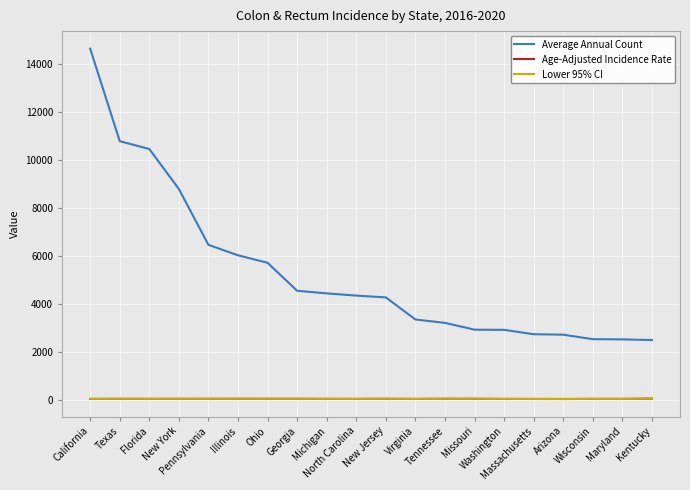

How many lines are shown in the chart?

3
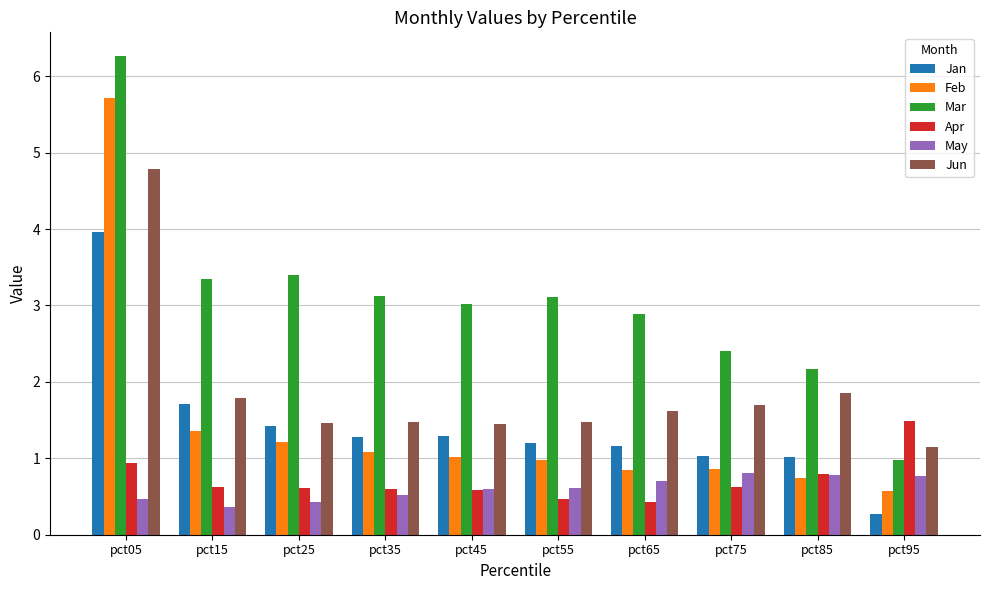

Which series has the widest spread of values?

Mar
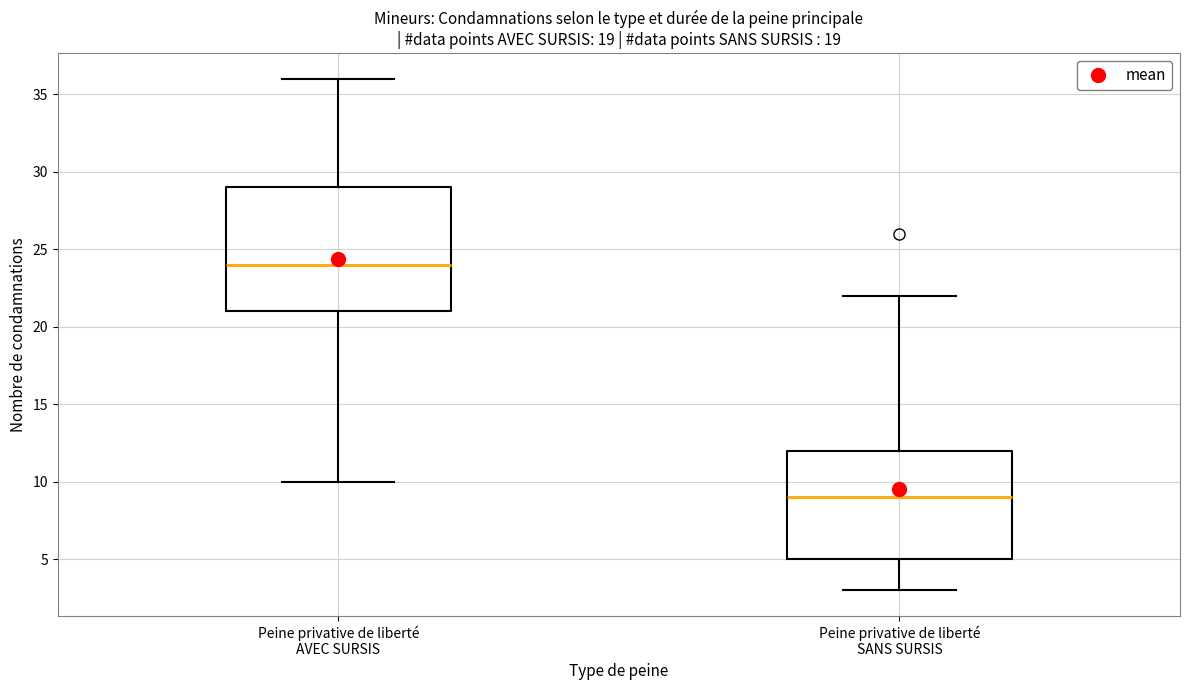

Comparing the boxes themselves (not the whiskers), which one is the tallest?

Peine privative de liberté AVEC SURSIS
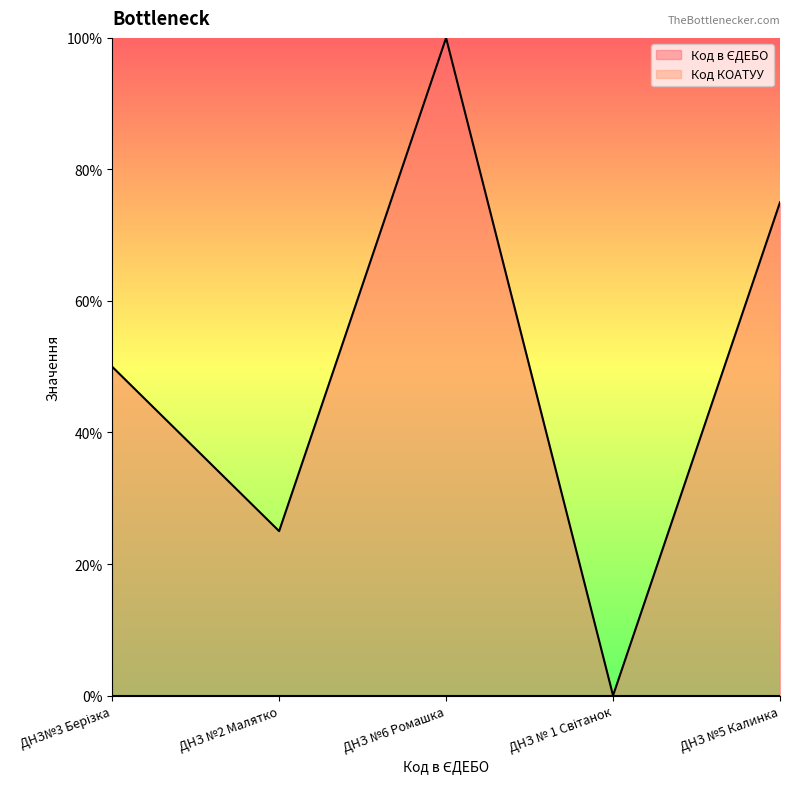

Does the chart display data point markers on the line(s)?

No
━━━━
Recast the material above as a Markdown table with two columns, Row and Text, giving each non-blank line its own numbered row. Leave out the pictures.

> _SOLUTION TO THIS PROBLEM_
| Row | Text |
|---|---|
| 1 | How many lines are shown in the chart? |
| 2 | 3 |
| 3 | Which series has the widest spread of values? |
| 4 | Mar |
| 5 | Comparing the boxes themselves (not the whiskers), which one is the tallest? |
| 6 | Peine privative de liberté AVEC SURSIS |
| 7 | Does the chart display data point markers on the line(s)? |
| 8 | No |